I've got ten minutes to write this. Haven't left it this late since I started my Year-28 Challenge all those moons ago.
No time for chitchat. Let's dive straight in. Tonight's post is all about change. Not change in the Obama sense, but in the coins / currency / cash money sense.
A few stories about change.
1. Today I was faced with the mind-numbing task of separating a large tub of miscellaneous change into pounds, euro cents and US coins. It was terrible! Turns out, pennies look the same in every currency. Those were the hardest. You'd be surprised how similar the Queen and Abe Lincoln look. Not only was the sorting tedious, but it made my neck sore and my hands smell like metal.
2. One time in college I was walking to the grocery store to use the Coinstar machine when a homeless man sitting on the curb asked me if I could spare any change. Reflexively, I said no. But I was holding a jar full of quarters, dimes and nickels! He must have thought, "What a lying biznatch."
3. Get this. At the HSBC on Princes Street you can throw all your change into a machine and it goes straight into your bank account. Unlike Coinstar, it doesn't take a percentage of your money.

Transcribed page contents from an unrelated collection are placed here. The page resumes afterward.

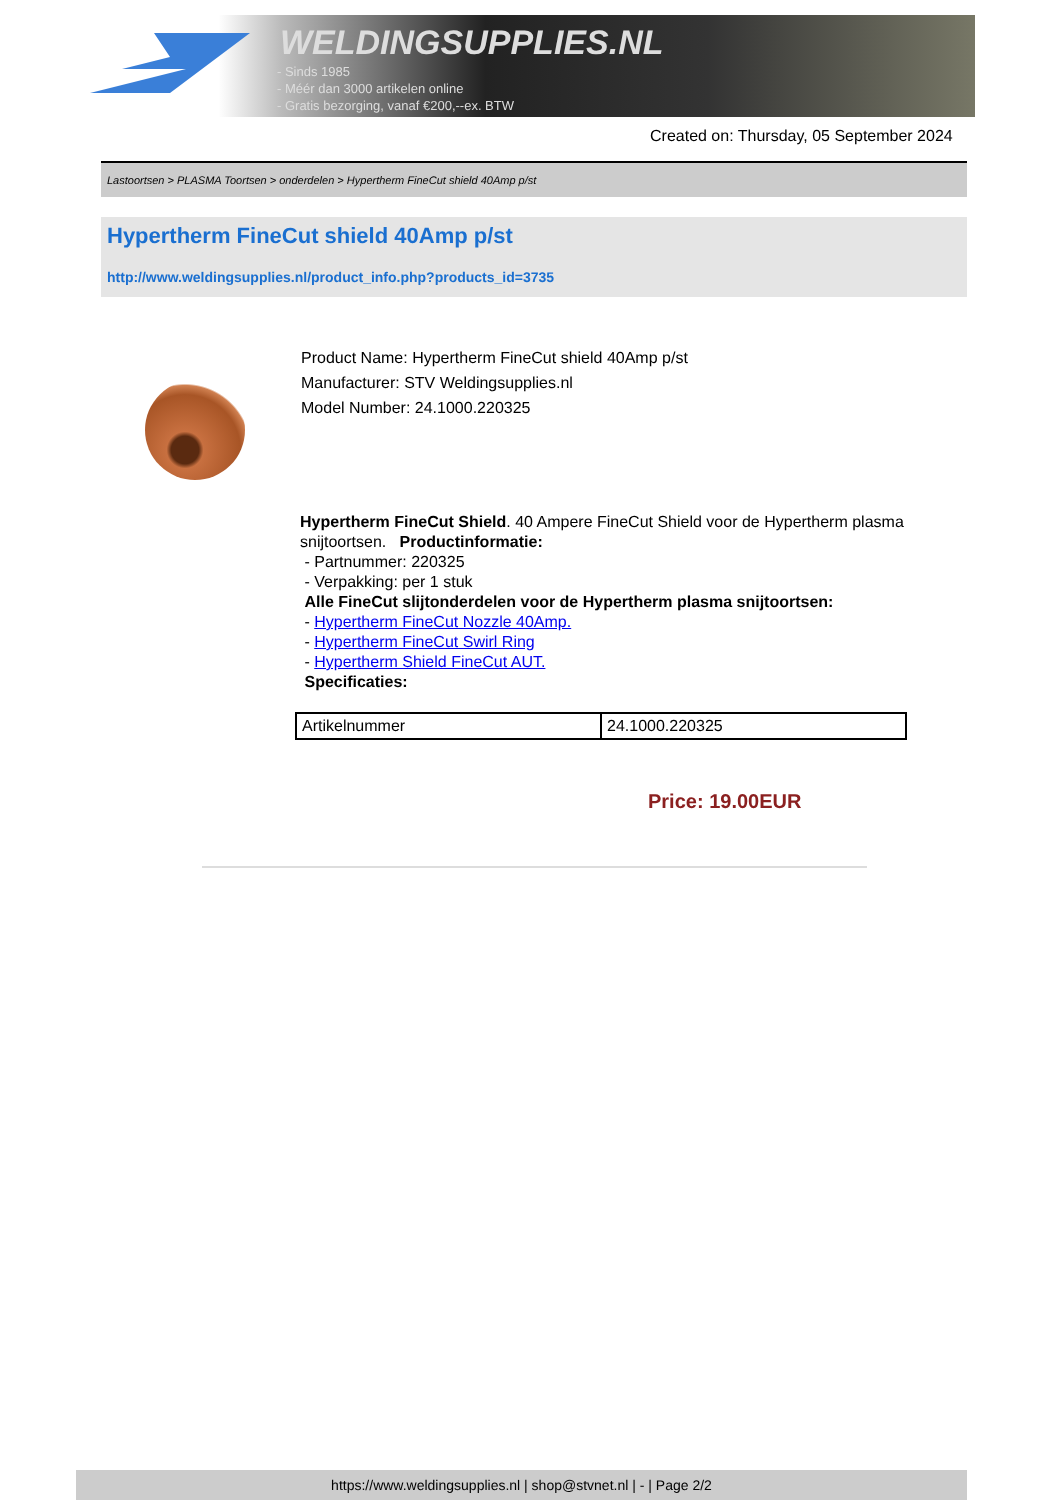WELDINGSUPPLIES.NL
- Sinds 1985
- Méér dan 3000 artikelen online
- Gratis bezorging, vanaf €200,--ex. BTW
Created on: Thursday, 05 September 2024
Lastoortsen > PLASMA Toortsen > onderdelen > Hypertherm FineCut shield 40Amp p/st
Hypertherm FineCut shield 40Amp p/st
http://www.weldingsupplies.nl/product_info.php?products_id=3735
Product Name: Hypertherm FineCut shield 40Amp p/st
Manufacturer: STV Weldingsupplies.nl
Model Number: 24.1000.220325
Hypertherm FineCut Shield. 40 Ampere FineCut Shield voor de Hypertherm plasma snijtoortsen. Productinformatie:
- Partnummer: 220325
- Verpakking: per 1 stuk
Alle FineCut slijtonderdelen voor de Hypertherm plasma snijtoortsen:
- Hypertherm FineCut Nozzle 40Amp.
- Hypertherm FineCut Swirl Ring
- Hypertherm Shield FineCut AUT.
Specificaties:
| Artikelnummer | 24.1000.220325 |
Price: 19.00EUR
https://www.weldingsupplies.nl | shop@stvnet.nl | - | Page 2/2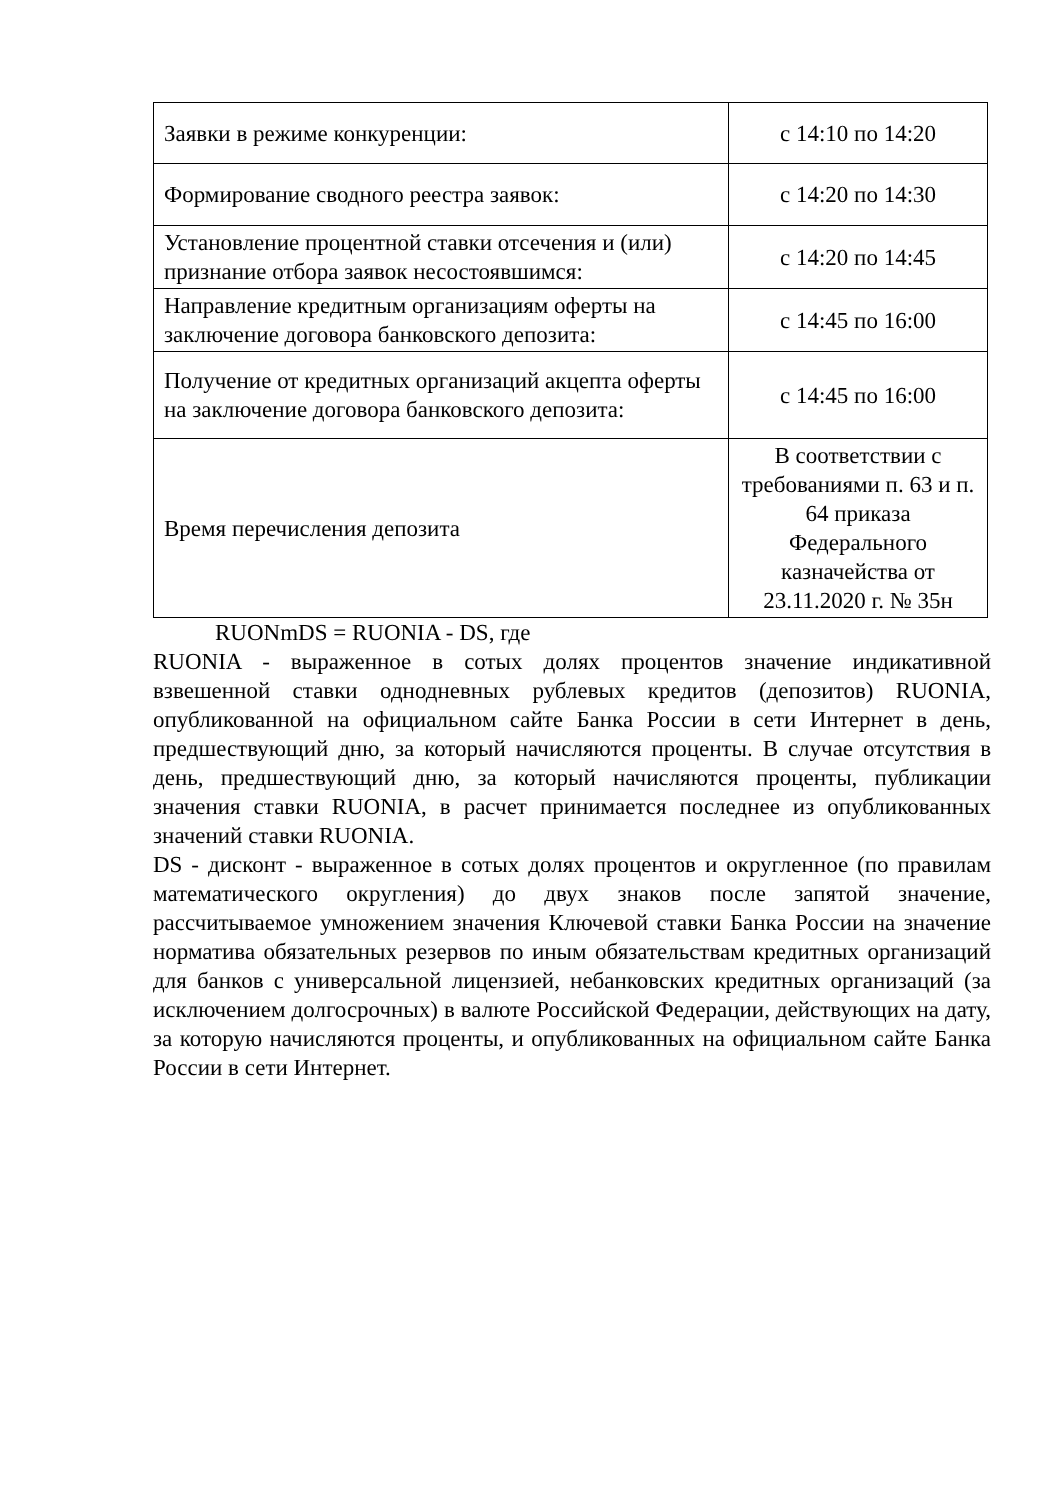| Заявки в режиме конкуренции: | с 14:10 по 14:20 |
| Формирование сводного реестра заявок: | с 14:20 по 14:30 |
| Установление процентной ставки отсечения и (или) признание отбора заявок несостоявшимся: | с 14:20 по 14:45 |
| Направление кредитным организациям оферты на заключение договора банковского депозита: | с 14:45 по 16:00 |
| Получение от кредитных организаций акцепта оферты на заключение договора банковского депозита: | с 14:45 по 16:00 |
| Время перечисления депозита | В соответствии с требованиями п. 63 и п. 64 приказа Федерального казначейства от 23.11.2020 г. № 35н |
RUONmDS = RUONIA - DS, где
RUONIA - выраженное в сотых долях процентов значение индикативной взвешенной ставки однодневных рублевых кредитов (депозитов) RUONIA, опубликованной на официальном сайте Банка России в сети Интернет в день, предшествующий дню, за который начисляются проценты. В случае отсутствия в день, предшествующий дню, за который начисляются проценты, публикации значения ставки RUONIA, в расчет принимается последнее из опубликованных значений ставки RUONIA.
DS - дисконт - выраженное в сотых долях процентов и округленное (по правилам математического округления) до двух знаков после запятой значение, рассчитываемое умножением значения Ключевой ставки Банка России на значение норматива обязательных резервов по иным обязательствам кредитных организаций для банков с универсальной лицензией, небанковских кредитных организаций (за исключением долгосрочных) в валюте Российской Федерации, действующих на дату, за которую начисляются проценты, и опубликованных на официальном сайте Банка России в сети Интернет.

When I first discovered this, I was in awe. I've since heard that some Seattle-area banks have these machines now too. Sorry, Coinstar—you're no longer needed. You've been pushed out of the robot coin-counting market. I'll see you in hell.
That's it. 11:59pm. I've done it!
Margaret
P.S. OK, now for some change in the Obama sense. Tuesday marks the start of a major life change—moving back to America! Tonight I said goodbye to my good friends Igor, Jakub and Kaley. They're tied with Danny Glover as some of the finest people I've ever met. If anything were to have kept me in Edinburgh, it would have been them. Until we meet again, Divas!